Kickl und Kurz als digitale Trickbetrüger? So zocken Deepfake-Kriminelle Österreich ab

Kickl und Kurz als digitale Trickbetrüger? So zocken Deepfake-Kriminelle Österreich ab

Was aussieht wie ein politisches Statement, entpuppt sich als perfider Betrug: Kriminelle nutzen hochmoderne Deepfake-Videos, um ahnungslose Österreicher abzuzocken. In manipulierten Clips geben sich die KI-generierten Abbilder von Herbert Kickl und Sebastian Kurz als vermeintliche Promis aus, um Geld zu ergaunern. Die Gefahr ist dabei größer als je zuvor — denn die künstlich erzeugten Videos sind kaum noch von echten Aufnahmen zu unterscheiden.

Die Masche hinter den Fake-Interviews

Wie oe24.at berichtet, setzen die Täter auf täuschend echte Deepfake-Videos, in denen die Stimmen und Gesichter bekannter Politiker verwendet werden. Meist werden gefälschte Interviews oder Statements präsentiert, die es in Wirklichkeit nie gab. So locken sie die Opfer in Investmentfallen oder fordern sie zu Überweisungen auf.

In einem besonders perfiden Fall wird sogar mit einem gefälschten Video des ehemaligen Bundeskanzlers Sebastian Kurz geworben, das den Eindruck erweckt, er persönlich empfehle ein lukratives Investment. Auch Herbert Kickl wird als Lockmittel missbraucht, um Vertrauen zu erwecken. Die Bandbreite der Tricks reicht von falschen Werbeclips bis hin zu komplett inszenierten Interviews, die man ohne Experten-Check kaum als Fälschung erkennen kann.

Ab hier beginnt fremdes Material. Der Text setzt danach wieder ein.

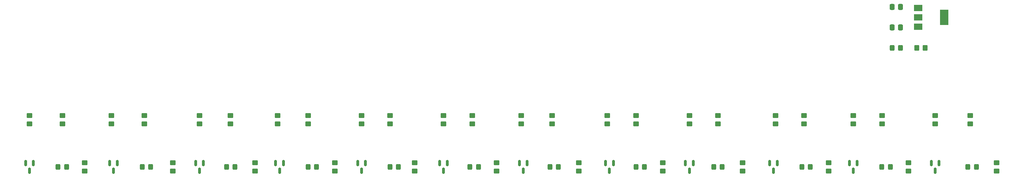
<source format=gbr>
%TF.GenerationSoftware,KiCad,Pcbnew,8.0.8-8.0.8-0~ubuntu24.04.1*%
%TF.CreationDate,2025-02-09T16:52:57+07:00*%
%TF.ProjectId,wemos32-12-channel-relays-ssr-rev-2,77656d6f-7333-4322-9d31-322d6368616e,1.0*%
%TF.SameCoordinates,Original*%
%TF.FileFunction,Paste,Top*%
%TF.FilePolarity,Positive*%
%FSLAX46Y46*%
G04 Gerber Fmt 4.6, Leading zero omitted, Abs format (unit mm)*
G04 Created by KiCad (PCBNEW 8.0.8-8.0.8-0~ubuntu24.04.1) date 2025-02-09 16:52:57*
%MOMM*%
%LPD*%
G01*
G04 APERTURE LIST*
G04 Aperture macros list*
%AMRoundRect*
0 Rectangle with rounded corners*
0 $1 Rounding radius*
0 $2 $3 $4 $5 $6 $7 $8 $9 X,Y pos of 4 corners*
0 Add a 4 corners polygon primitive as box body*
4,1,4,$2,$3,$4,$5,$6,$7,$8,$9,$2,$3,0*
0 Add four circle primitives for the rounded corners*
1,1,$1+$1,$2,$3*
1,1,$1+$1,$4,$5*
1,1,$1+$1,$6,$7*
1,1,$1+$1,$8,$9*
0 Add four rect primitives between the rounded corners*
20,1,$1+$1,$2,$3,$4,$5,0*
20,1,$1+$1,$4,$5,$6,$7,0*
20,1,$1+$1,$6,$7,$8,$9,0*
20,1,$1+$1,$8,$9,$2,$3,0*%
G04 Aperture macros list end*
%ADD10RoundRect,0.250000X0.450000X-0.350000X0.450000X0.350000X-0.450000X0.350000X-0.450000X-0.350000X0*%
%ADD11RoundRect,0.150000X-0.150000X0.587500X-0.150000X-0.587500X0.150000X-0.587500X0.150000X0.587500X0*%
%ADD12RoundRect,0.250000X-0.450000X0.350000X-0.450000X-0.350000X0.450000X-0.350000X0.450000X0.350000X0*%
%ADD13RoundRect,0.250000X-0.325000X-0.450000X0.325000X-0.450000X0.325000X0.450000X-0.325000X0.450000X0*%
%ADD14RoundRect,0.250000X-0.337500X-0.475000X0.337500X-0.475000X0.337500X0.475000X-0.337500X0.475000X0*%
%ADD15R,2.000000X1.500000*%
%ADD16R,2.000000X3.800000*%
%ADD17RoundRect,0.250000X-0.350000X-0.450000X0.350000X-0.450000X0.350000X0.450000X-0.350000X0.450000X0*%
G04 APERTURE END LIST*
D10*
%TO.C,R14*%
X123000000Y-103000000D03*
X123000000Y-101000000D03*
%TD*%
D11*
%TO.C,Q10*%
X217450000Y-112562500D03*
X215550000Y-112562500D03*
X216500000Y-114437500D03*
%TD*%
%TO.C,Q4*%
X96950000Y-112562500D03*
X95050000Y-112562500D03*
X96000000Y-114437500D03*
%TD*%
D12*
%TO.C,R32*%
X189500000Y-112500000D03*
X189500000Y-114500000D03*
%TD*%
%TO.C,R33*%
X209000000Y-112500000D03*
X209000000Y-114500000D03*
%TD*%
%TO.C,R36*%
X249500000Y-112500000D03*
X249500000Y-114500000D03*
%TD*%
D11*
%TO.C,Q2*%
X56450000Y-112562500D03*
X54550000Y-112562500D03*
X55500000Y-114437500D03*
%TD*%
D10*
%TO.C,R7*%
X84000000Y-103000000D03*
X84000000Y-101000000D03*
%TD*%
D12*
%TO.C,R6*%
X70000000Y-112500000D03*
X70000000Y-114500000D03*
%TD*%
D13*
%TO.C,D5*%
X62475000Y-113500000D03*
X64525000Y-113500000D03*
%TD*%
D11*
%TO.C,Q12*%
X256950000Y-112562500D03*
X255050000Y-112562500D03*
X256000000Y-114437500D03*
%TD*%
D10*
%TO.C,R2*%
X43000000Y-103000000D03*
X43000000Y-101000000D03*
%TD*%
D12*
%TO.C,R27*%
X196000000Y-101000000D03*
X196000000Y-103000000D03*
%TD*%
D10*
%TO.C,R20*%
X183000000Y-103000000D03*
X183000000Y-101000000D03*
%TD*%
D12*
%TO.C,R35*%
X169000000Y-112500000D03*
X169000000Y-114500000D03*
%TD*%
D10*
%TO.C,R4*%
X63000000Y-103000000D03*
X63000000Y-101000000D03*
%TD*%
%TO.C,R21*%
X203000000Y-103000000D03*
X203000000Y-101000000D03*
%TD*%
D13*
%TO.C,D3*%
X41975000Y-113500000D03*
X44025000Y-113500000D03*
%TD*%
D10*
%TO.C,R3*%
X35000000Y-103000000D03*
X35000000Y-101000000D03*
%TD*%
D13*
%TO.C,D25*%
X263975000Y-113500000D03*
X266025000Y-113500000D03*
%TD*%
D11*
%TO.C,Q9*%
X196950000Y-112562500D03*
X195050000Y-112562500D03*
X196000000Y-114437500D03*
%TD*%
D13*
%TO.C,D13*%
X142475000Y-113500000D03*
X144525000Y-113500000D03*
%TD*%
D10*
%TO.C,R11*%
X103000000Y-103000000D03*
X103000000Y-101000000D03*
%TD*%
D12*
%TO.C,R34*%
X230000000Y-112500000D03*
X230000000Y-114500000D03*
%TD*%
%TO.C,R26*%
X176000000Y-101000000D03*
X176000000Y-103000000D03*
%TD*%
D10*
%TO.C,R25*%
X264500000Y-103000000D03*
X264500000Y-101000000D03*
%TD*%
D14*
%TO.C,C6*%
X245462500Y-74500000D03*
X247537500Y-74500000D03*
%TD*%
D12*
%TO.C,R30*%
X236000000Y-101000000D03*
X236000000Y-103000000D03*
%TD*%
D10*
%TO.C,R23*%
X162500000Y-103000000D03*
X162500000Y-101000000D03*
%TD*%
D11*
%TO.C,Q6*%
X136950000Y-112562500D03*
X135050000Y-112562500D03*
X136000000Y-114437500D03*
%TD*%
D13*
%TO.C,D24*%
X242975000Y-113500000D03*
X245025000Y-113500000D03*
%TD*%
D12*
%TO.C,R16*%
X129000000Y-112500000D03*
X129000000Y-114500000D03*
%TD*%
D13*
%TO.C,D22*%
X223475000Y-113500000D03*
X225525000Y-113500000D03*
%TD*%
D11*
%TO.C,Q3*%
X77450000Y-112562500D03*
X75550000Y-112562500D03*
X76500000Y-114437500D03*
%TD*%
D12*
%TO.C,R28*%
X217000000Y-101000000D03*
X217000000Y-103000000D03*
%TD*%
D11*
%TO.C,Q1*%
X35950000Y-112562500D03*
X34050000Y-112562500D03*
X35000000Y-114437500D03*
%TD*%
D10*
%TO.C,R31*%
X256000000Y-103000000D03*
X256000000Y-101000000D03*
%TD*%
D13*
%TO.C,D23*%
X161975000Y-113500000D03*
X164025000Y-113500000D03*
%TD*%
D11*
%TO.C,Q11*%
X236950000Y-112562500D03*
X235050000Y-112562500D03*
X236000000Y-114437500D03*
%TD*%
D12*
%TO.C,R8*%
X76500000Y-101000000D03*
X76500000Y-103000000D03*
%TD*%
D13*
%TO.C,D20*%
X182975000Y-113500000D03*
X185025000Y-113500000D03*
%TD*%
D11*
%TO.C,Q7*%
X156450000Y-112562500D03*
X154550000Y-112562500D03*
X155500000Y-114437500D03*
%TD*%
D13*
%TO.C,D9*%
X102975000Y-113500000D03*
X105025000Y-113500000D03*
%TD*%
D11*
%TO.C,Q8*%
X177450000Y-112562500D03*
X175550000Y-112562500D03*
X176500000Y-114437500D03*
%TD*%
D10*
%TO.C,R22*%
X224000000Y-103000000D03*
X224000000Y-101000000D03*
%TD*%
D11*
%TO.C,Q5*%
X116950000Y-112562500D03*
X115050000Y-112562500D03*
X116000000Y-114437500D03*
%TD*%
D12*
%TO.C,R9*%
X48500000Y-112500000D03*
X48500000Y-114500000D03*
%TD*%
D14*
%TO.C,C1*%
X245462500Y-79500000D03*
X247537500Y-79500000D03*
%TD*%
D12*
%TO.C,R29*%
X155000000Y-101000000D03*
X155000000Y-103000000D03*
%TD*%
D15*
%TO.C,U1*%
X251850000Y-74700000D03*
X251850000Y-77000000D03*
D16*
X258150000Y-77000000D03*
D15*
X251850000Y-79300000D03*
%TD*%
D10*
%TO.C,R24*%
X243000000Y-103000000D03*
X243000000Y-101000000D03*
%TD*%
D12*
%TO.C,R19*%
X149000000Y-112500000D03*
X149000000Y-114500000D03*
%TD*%
%TO.C,R12*%
X95500000Y-101000000D03*
X95500000Y-103000000D03*
%TD*%
D13*
%TO.C,D1*%
X245475000Y-84500000D03*
X247525000Y-84500000D03*
%TD*%
%TO.C,D7*%
X83065900Y-113500000D03*
X85115900Y-113500000D03*
%TD*%
D12*
%TO.C,R37*%
X271000000Y-112500000D03*
X271000000Y-114500000D03*
%TD*%
D13*
%TO.C,D21*%
X201975000Y-113500000D03*
X204025000Y-113500000D03*
%TD*%
D12*
%TO.C,R10*%
X90000000Y-112500000D03*
X90000000Y-114500000D03*
%TD*%
%TO.C,R18*%
X136000000Y-101000000D03*
X136000000Y-103000000D03*
%TD*%
%TO.C,R5*%
X55000000Y-101000000D03*
X55000000Y-103000000D03*
%TD*%
D10*
%TO.C,R17*%
X143000000Y-103000000D03*
X143000000Y-101000000D03*
%TD*%
D17*
%TO.C,R1*%
X251500000Y-84500000D03*
X253500000Y-84500000D03*
%TD*%
D12*
%TO.C,R15*%
X116000000Y-101000000D03*
X116000000Y-103000000D03*
%TD*%
%TO.C,R13*%
X109500000Y-112500000D03*
X109500000Y-114500000D03*
%TD*%
D13*
%TO.C,D11*%
X122975000Y-113500000D03*
X125025000Y-113500000D03*
%TD*%
M02*

</source>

Experten warnen vor der neuen Betrugswelle

Sicherheitsexperten betonen: „Moderne Deepfake-Videos sind durch die fortgeschrittene KI kaum noch von der Realität unterscheidbar“, so die Einschätzung in oe24.at. Das macht die Betrugsmasche besonders gefährlich, weil sich Opfer auf das vermeintliche Gesicht eines bekannten Politikers verlassen und so schneller in die Falle tappen.

Auch das Bundeskriminalamt warnt vor einer Zunahme solcher Deepfake-Betrügereien. Die Täter versuchen immer raffinierter, mittels gefälschter Videokonferenzen oder Videos mit bekannten Gesichtern an persönliche Daten oder Geld zu kommen. Dabei werden Methoden genutzt, die auch in anderen Fällen von Cyberkriminalität wie Phishing oder Erpressung mit Deepfakes inzwischen bekannt sind (BMI Österreich).

Wie erkennt man Deepfake-Betrug?

Die österreichische Sicherheitsplattform Mimikama erklärt, dass man Deepfakes oft an kleinen Unstimmigkeiten in Mimik oder Tonfall erkennen kann. Auch plötzliche Aufforderungen zu Geldtransfers oder ungewöhnliche Investmentversprechen sollten skeptisch machen (Mimikama).

Wichtig ist, nicht sofort auf Videos zu reagieren, die angeblich von Kickl, Kurz oder anderen Promis stammen, sondern bei Zweifeln offizielle Kanäle zu prüfen. Polizei und Sicherheitsbehörden raten außerdem, niemals persönliche Daten oder Geld an unbekannte Kontakte zu überweisen.

Vorsicht ist geboten!

Die Digitalisierung hat nicht nur Vorteile, sondern auch eine neue Dimension der Kriminalität eröffnet. Deepfake-Videos mit prominenten Politikergesichtern dienen derzeit in Österreich als perfider Köder für Betrüger. Gerade weil die Technik so täuschend echt wirkt, ist es umso wichtiger, wachsam zu bleiben und nicht auf fiese Tricks hereinzufallen.

Wer sich schützen will, sollte sich über die Maschen informieren und im Zweifel immer eine zweite Meinung einholen. Die Polizei und Experten stehen bereit, um bei der Aufklärung und Abwehr dieser neuen Betrugswelle zu helfen.